THE PROBLEM: Print, exactly as they appear in the listing below, the lines from the line with "drag(347, 290, 283, 231)" to the line with "key(ctrl+z)", with both end lines kept.

DATA EXCERPTS:
[Start of Attachment]

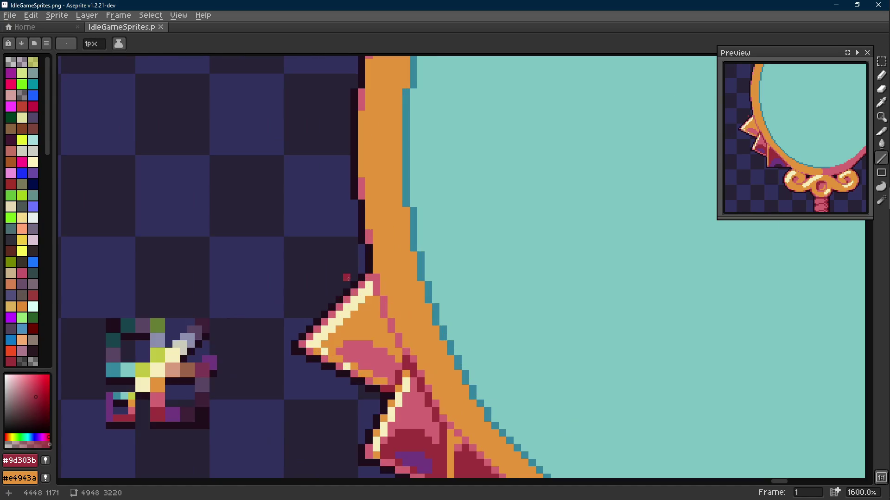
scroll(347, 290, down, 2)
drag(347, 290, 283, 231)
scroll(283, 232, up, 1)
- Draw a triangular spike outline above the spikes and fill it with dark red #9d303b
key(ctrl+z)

[End of Attachment]
[Start of Attachment]

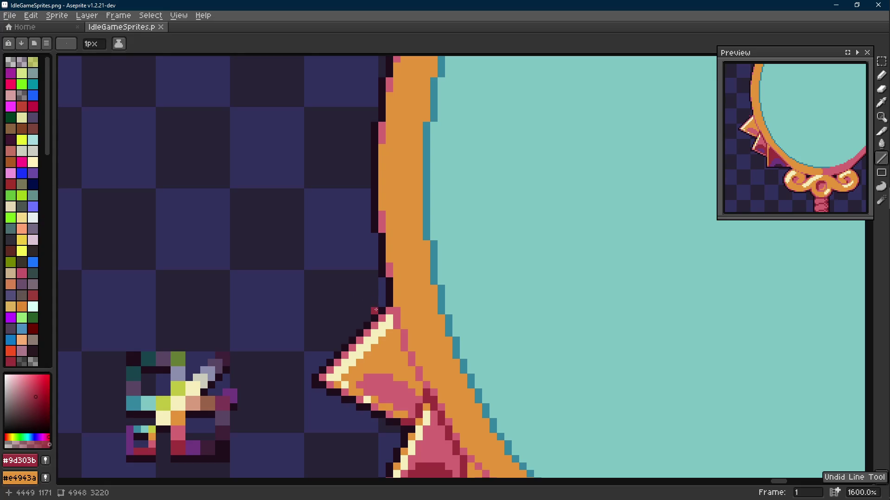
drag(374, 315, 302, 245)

[End of Attachment]

ANSWER AREA:
drag(347, 290, 283, 231)
scroll(283, 232, up, 1)
- Draw a triangular spike outline above the spikes and fill it with dark red #9d303b
key(ctrl+z)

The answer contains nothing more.